[[ EXERCISE MATERIAL, beginning ]]

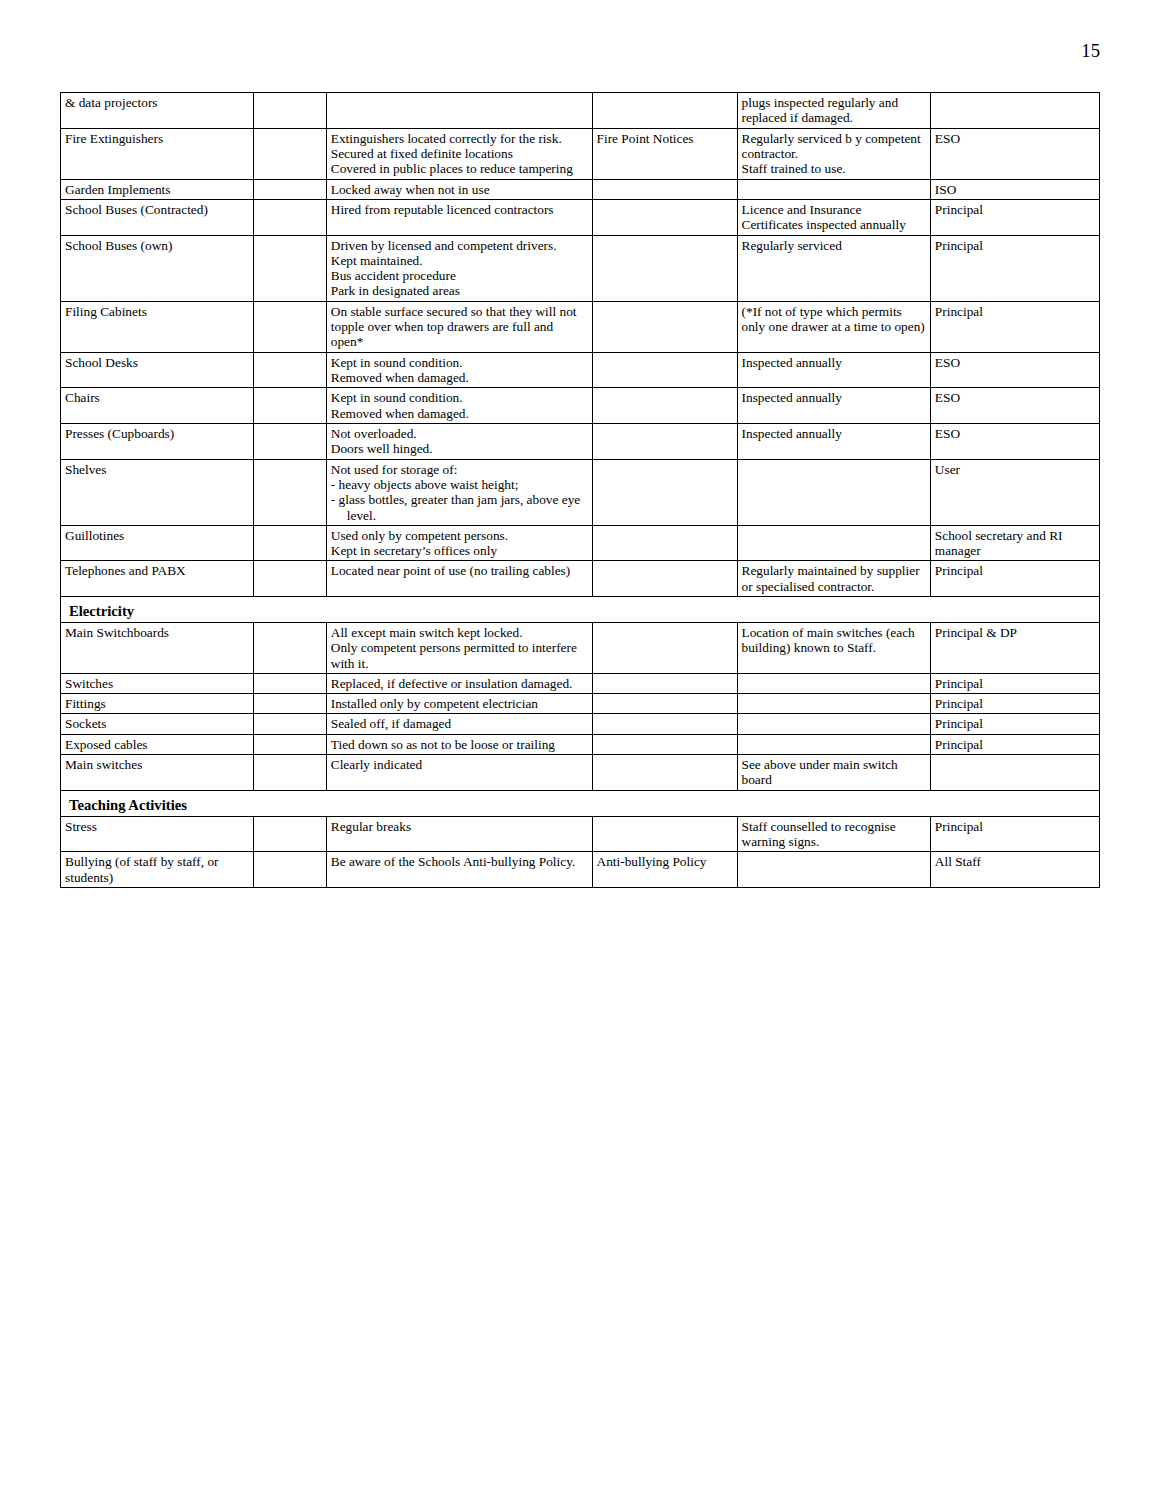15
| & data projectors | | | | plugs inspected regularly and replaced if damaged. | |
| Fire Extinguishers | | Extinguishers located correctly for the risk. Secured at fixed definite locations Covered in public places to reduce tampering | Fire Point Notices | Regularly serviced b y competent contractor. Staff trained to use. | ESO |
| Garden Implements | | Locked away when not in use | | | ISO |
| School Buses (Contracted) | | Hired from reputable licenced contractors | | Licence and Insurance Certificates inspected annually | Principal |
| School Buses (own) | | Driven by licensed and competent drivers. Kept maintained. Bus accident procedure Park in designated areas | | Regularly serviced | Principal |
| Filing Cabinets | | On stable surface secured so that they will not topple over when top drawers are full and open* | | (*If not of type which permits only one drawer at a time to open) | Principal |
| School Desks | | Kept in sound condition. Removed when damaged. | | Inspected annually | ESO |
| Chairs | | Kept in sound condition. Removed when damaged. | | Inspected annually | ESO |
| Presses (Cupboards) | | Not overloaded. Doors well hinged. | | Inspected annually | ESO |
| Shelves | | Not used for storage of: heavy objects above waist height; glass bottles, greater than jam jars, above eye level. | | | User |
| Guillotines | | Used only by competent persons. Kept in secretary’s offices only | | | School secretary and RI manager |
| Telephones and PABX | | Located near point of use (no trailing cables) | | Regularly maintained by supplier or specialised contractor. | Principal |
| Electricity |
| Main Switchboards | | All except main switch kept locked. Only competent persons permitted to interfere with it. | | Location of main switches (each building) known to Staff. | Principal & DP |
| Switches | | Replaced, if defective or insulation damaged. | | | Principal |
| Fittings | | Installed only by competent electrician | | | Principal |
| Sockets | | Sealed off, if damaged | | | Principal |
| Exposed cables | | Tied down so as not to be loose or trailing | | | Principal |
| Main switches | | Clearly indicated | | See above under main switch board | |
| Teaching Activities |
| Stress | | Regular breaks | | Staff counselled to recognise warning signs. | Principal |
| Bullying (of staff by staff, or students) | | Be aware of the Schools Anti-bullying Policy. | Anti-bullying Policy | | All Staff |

[[ EXERCISE MATERIAL, end ]]
[[ EXERCISE MATERIAL, beginning ]]

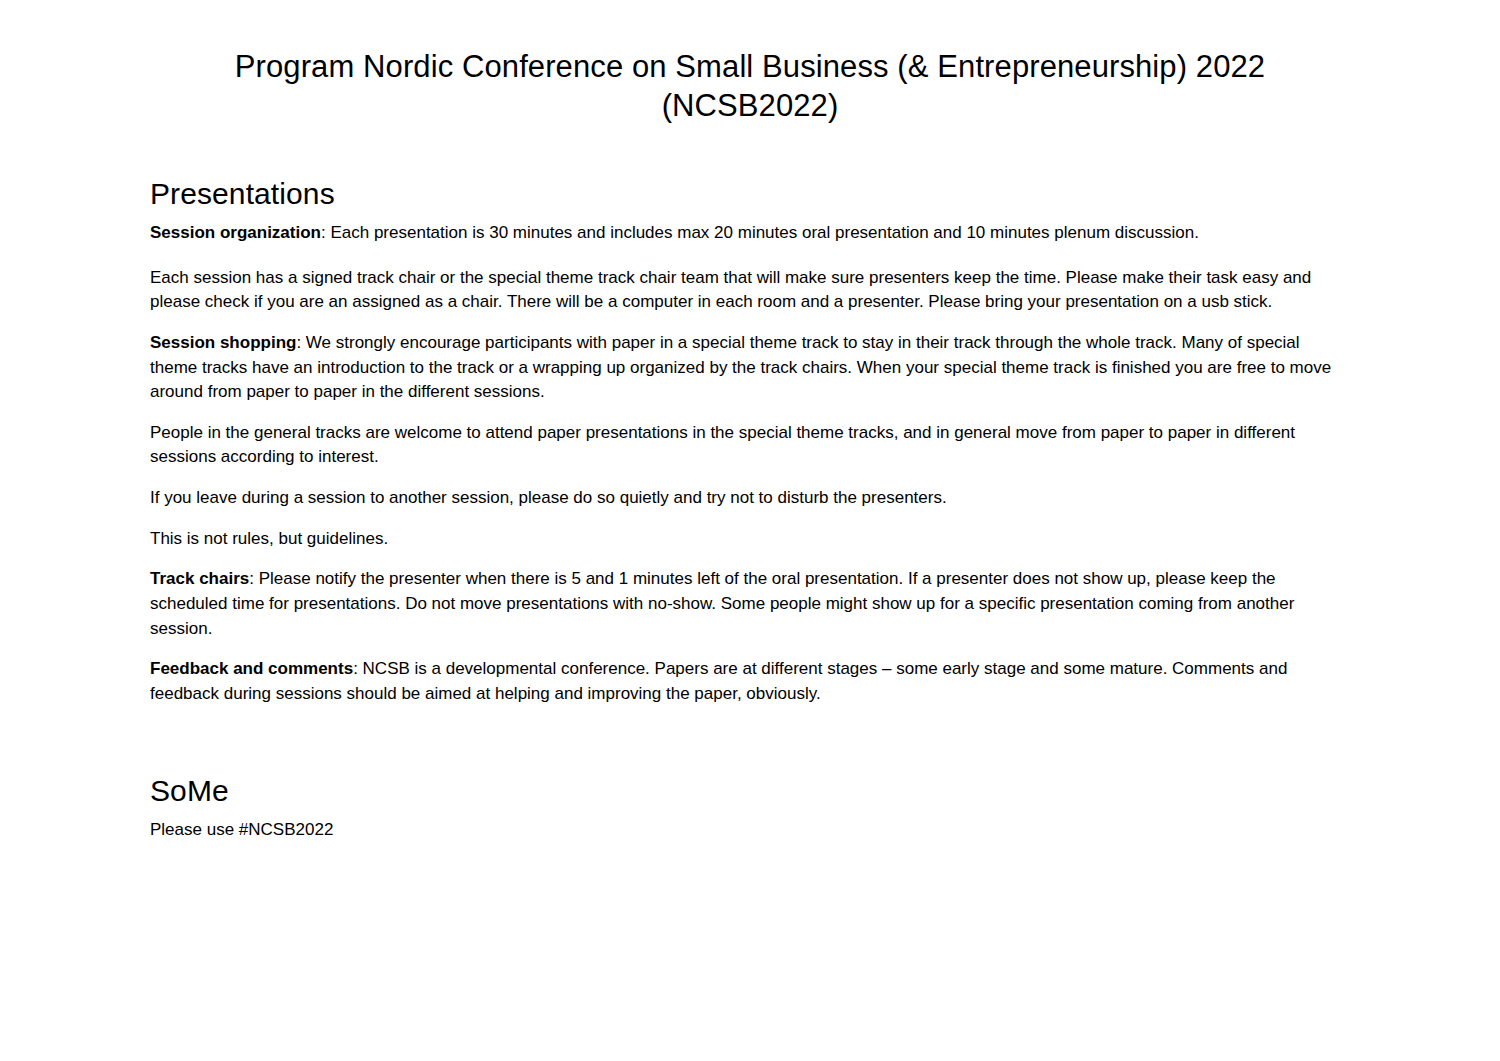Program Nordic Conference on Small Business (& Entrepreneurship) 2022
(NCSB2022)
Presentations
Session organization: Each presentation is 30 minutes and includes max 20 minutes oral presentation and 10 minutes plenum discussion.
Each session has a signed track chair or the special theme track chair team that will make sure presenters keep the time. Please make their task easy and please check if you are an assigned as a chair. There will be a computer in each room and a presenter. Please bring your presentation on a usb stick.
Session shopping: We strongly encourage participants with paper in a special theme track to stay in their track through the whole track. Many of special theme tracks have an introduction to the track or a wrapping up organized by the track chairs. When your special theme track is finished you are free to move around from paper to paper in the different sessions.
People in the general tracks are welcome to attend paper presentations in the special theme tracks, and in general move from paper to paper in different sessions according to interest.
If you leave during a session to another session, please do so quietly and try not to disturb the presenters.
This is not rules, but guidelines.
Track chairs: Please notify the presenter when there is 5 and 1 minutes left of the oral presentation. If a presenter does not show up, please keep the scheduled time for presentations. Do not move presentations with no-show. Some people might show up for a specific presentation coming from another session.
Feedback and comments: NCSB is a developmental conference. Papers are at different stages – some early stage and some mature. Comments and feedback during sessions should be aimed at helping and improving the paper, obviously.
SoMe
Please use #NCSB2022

[[ EXERCISE MATERIAL, end ]]

• **WORK INSTRUCTION**
Check each line above for the string "maintained" and copy every line that has it.

• **TASK OUTPUT**
| School Buses (own) | | Driven by licensed and competent drivers. Kept maintained. Bus accident procedure Park in designated areas | | Regularly serviced | Principal |
| Telephones and PABX | | Located near point of use (no trailing cables) | | Regularly maintained by supplier or specialised contractor. | Principal |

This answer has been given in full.